As tradições ciganas ditam regras muito rígidas no que toca à educação das mulheres. Frequentar a escola só é permitido até certa altura, e com muita vigilância. No entanto, há quem se organize para contrariar esta tendência em Portugal. Aos poucos, a mudança vai-se fazendo sentir.
São nove horas da manhã quando Sónia Matos, mulher cigana e mediadora sociocultural, sai de casa. Deixa para trás o marido, encarregue de cuidar dos dois filhos. Entre a gestão da Associação para as Mulheres Ciganas, que ajudou a fundar, e o frequente apoio aos alunos ciganos nas escolas de Lisboa, dedica as poucas horas que restam a investir no seu curso superior prestes a terminar. Sónia não pára um único segundo.

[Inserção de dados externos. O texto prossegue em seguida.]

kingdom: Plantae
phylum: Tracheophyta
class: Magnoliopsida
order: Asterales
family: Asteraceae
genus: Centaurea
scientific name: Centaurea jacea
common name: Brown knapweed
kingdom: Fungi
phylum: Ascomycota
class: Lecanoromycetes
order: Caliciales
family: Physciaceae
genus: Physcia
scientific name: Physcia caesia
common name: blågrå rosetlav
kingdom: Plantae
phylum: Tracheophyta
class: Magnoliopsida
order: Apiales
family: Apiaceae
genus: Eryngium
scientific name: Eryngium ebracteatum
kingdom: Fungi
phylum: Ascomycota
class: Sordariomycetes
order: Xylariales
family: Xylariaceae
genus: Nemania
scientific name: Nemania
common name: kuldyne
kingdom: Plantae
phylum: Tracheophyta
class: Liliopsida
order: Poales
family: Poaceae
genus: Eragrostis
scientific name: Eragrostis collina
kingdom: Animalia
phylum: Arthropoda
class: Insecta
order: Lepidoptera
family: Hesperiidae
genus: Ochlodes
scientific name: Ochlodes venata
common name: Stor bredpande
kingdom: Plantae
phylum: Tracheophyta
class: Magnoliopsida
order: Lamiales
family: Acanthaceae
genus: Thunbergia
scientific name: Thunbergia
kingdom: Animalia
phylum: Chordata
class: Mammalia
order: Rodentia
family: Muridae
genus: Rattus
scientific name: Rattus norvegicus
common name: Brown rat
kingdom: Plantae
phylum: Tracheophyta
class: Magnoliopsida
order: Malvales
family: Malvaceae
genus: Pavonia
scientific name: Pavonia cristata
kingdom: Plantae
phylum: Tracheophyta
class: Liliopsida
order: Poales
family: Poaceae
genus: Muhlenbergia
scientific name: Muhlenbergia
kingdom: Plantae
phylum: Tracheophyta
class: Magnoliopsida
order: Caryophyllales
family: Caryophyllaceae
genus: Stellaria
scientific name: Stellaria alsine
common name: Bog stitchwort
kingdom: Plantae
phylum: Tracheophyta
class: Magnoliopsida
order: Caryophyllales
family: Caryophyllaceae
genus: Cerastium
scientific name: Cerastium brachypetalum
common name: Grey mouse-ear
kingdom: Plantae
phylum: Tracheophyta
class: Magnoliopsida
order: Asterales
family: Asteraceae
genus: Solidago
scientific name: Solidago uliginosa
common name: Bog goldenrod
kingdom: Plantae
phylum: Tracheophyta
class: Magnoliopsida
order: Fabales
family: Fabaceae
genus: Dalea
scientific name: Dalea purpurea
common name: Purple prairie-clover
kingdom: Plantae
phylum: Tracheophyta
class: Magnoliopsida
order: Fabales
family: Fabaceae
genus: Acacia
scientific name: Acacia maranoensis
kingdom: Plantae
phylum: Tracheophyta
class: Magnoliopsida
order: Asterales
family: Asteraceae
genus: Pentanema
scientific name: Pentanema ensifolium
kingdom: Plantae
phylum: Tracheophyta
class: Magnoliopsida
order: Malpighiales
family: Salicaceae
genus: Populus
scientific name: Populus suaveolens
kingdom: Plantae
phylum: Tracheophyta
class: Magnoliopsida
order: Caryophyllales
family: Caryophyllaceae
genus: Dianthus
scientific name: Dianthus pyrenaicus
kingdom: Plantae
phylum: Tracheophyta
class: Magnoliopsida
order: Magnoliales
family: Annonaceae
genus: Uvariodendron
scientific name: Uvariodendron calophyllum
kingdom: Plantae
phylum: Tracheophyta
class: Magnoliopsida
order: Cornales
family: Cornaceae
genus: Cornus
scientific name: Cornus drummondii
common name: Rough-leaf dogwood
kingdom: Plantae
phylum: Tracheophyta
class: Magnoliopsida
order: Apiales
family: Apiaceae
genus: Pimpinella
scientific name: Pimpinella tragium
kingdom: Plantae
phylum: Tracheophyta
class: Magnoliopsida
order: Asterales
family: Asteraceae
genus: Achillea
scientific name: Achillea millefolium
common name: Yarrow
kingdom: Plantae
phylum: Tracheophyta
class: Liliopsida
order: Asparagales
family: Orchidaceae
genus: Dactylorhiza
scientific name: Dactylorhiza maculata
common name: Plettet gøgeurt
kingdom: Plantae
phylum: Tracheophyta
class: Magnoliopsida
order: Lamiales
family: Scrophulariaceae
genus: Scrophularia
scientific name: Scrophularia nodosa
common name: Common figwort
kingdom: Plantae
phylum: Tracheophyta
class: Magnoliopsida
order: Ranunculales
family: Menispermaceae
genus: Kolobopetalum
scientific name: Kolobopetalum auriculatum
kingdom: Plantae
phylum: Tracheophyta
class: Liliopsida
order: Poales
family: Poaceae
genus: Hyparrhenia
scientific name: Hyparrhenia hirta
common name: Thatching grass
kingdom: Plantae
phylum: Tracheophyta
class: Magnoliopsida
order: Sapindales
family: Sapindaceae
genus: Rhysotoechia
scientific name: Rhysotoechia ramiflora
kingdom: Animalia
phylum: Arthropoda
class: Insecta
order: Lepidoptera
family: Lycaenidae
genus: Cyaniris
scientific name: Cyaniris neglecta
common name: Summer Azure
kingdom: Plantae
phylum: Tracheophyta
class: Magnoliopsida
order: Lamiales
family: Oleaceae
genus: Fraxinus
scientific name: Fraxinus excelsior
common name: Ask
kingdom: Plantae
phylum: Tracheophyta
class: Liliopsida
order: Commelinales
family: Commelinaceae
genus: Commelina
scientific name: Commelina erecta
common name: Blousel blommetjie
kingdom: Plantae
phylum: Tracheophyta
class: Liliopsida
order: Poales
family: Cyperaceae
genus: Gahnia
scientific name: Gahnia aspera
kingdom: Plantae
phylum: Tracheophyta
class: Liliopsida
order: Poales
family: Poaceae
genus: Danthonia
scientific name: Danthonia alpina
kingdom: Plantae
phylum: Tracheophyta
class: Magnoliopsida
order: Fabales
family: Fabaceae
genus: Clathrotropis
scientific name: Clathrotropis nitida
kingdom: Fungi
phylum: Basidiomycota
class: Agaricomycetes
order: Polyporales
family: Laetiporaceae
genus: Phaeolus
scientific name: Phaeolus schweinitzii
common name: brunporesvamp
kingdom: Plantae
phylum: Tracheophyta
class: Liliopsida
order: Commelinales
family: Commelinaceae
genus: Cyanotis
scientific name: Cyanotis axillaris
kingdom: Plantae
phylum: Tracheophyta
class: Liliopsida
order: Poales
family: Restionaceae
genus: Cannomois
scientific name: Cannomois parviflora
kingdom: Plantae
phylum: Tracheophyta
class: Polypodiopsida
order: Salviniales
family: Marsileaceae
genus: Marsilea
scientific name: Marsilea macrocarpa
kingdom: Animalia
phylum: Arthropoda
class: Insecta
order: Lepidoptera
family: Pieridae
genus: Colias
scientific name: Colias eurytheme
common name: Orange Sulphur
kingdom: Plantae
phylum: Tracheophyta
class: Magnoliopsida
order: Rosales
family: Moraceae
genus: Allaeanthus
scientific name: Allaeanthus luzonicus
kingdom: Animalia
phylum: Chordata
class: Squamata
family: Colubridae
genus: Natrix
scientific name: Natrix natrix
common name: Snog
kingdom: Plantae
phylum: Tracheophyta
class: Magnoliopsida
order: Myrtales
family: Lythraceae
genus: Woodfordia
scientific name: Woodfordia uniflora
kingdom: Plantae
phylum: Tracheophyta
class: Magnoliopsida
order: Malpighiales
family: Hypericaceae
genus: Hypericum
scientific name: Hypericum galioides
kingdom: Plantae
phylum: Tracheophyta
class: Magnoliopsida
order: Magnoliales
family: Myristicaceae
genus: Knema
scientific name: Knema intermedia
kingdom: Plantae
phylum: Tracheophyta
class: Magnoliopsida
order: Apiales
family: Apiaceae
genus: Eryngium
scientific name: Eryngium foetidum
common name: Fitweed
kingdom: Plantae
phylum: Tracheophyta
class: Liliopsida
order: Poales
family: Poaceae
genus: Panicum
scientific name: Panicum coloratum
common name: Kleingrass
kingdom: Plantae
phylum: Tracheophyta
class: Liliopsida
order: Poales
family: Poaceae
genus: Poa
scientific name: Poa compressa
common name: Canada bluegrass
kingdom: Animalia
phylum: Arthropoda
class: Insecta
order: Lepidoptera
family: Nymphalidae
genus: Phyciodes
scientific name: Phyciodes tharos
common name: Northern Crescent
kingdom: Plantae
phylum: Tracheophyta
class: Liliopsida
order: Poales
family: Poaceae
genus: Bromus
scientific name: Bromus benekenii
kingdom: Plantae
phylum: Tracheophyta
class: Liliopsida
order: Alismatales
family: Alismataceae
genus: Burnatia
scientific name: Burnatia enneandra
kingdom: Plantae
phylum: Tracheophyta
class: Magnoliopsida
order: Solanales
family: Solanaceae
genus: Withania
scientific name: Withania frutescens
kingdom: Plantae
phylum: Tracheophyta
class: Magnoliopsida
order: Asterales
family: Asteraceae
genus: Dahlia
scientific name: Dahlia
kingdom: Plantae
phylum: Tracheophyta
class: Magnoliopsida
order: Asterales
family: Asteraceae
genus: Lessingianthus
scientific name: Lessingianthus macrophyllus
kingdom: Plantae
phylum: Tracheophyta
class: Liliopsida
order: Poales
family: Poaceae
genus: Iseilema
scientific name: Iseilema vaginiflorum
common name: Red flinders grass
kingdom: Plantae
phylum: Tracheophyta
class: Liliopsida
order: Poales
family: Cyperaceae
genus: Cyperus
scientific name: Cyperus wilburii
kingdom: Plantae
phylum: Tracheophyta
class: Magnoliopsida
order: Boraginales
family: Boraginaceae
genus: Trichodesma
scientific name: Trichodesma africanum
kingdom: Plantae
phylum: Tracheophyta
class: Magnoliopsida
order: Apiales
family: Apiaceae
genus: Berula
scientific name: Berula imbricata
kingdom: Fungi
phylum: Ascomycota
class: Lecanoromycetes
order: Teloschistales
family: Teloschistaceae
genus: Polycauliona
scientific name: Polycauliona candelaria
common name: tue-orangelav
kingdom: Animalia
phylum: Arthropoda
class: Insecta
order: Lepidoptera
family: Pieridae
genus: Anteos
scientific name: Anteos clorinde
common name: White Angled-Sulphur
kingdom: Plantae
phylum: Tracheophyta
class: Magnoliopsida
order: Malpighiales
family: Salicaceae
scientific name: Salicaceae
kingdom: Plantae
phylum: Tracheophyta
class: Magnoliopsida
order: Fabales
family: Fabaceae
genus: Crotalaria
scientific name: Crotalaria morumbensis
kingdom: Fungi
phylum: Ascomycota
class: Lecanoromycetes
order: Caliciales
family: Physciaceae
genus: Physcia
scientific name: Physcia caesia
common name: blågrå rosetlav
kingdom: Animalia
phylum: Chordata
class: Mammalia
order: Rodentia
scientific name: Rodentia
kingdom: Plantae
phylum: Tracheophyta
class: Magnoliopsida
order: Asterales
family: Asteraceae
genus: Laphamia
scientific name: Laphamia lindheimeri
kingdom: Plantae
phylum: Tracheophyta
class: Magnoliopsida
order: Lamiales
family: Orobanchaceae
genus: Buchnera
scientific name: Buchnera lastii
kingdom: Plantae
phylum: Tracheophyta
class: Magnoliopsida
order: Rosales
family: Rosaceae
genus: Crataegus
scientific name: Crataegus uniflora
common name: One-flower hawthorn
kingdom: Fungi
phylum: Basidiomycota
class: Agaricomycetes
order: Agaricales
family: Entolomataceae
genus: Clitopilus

Regressa a casa pouco antes da hora de jantar, sobrando apenas tempo para beijar os filhos e aconchegá-los na cama. Este é o papel esperado da mulher moderna que, progressivamente, vai atrasando o casamento ao investir na sua vida profissional. Já a mãe de Sónia alerta-a que, enquanto mulher cigana, as suas prioridades deveriam ser outras: “Tu não devias ter tido o teu segundo filho porque tu não tens tempo para o criar”.
Sónia não se ressente com os comentários da mãe. Se as velhas responsabilidades da mulher estão hoje ultrapassadas em grande parte da sociedade, nas comunidades ciganas ainda permanecem, amarradas por uma cultura que atraiçoa as meninas que ambicionam a normalidade. “A mulher cigana é educada para cuidar da família, para tratar da educação dos filhos e ser o pilar da casa”, esclarece a mediadora sociocultural, acrescentando que “tudo o que sai fora disto é sair da cultura”.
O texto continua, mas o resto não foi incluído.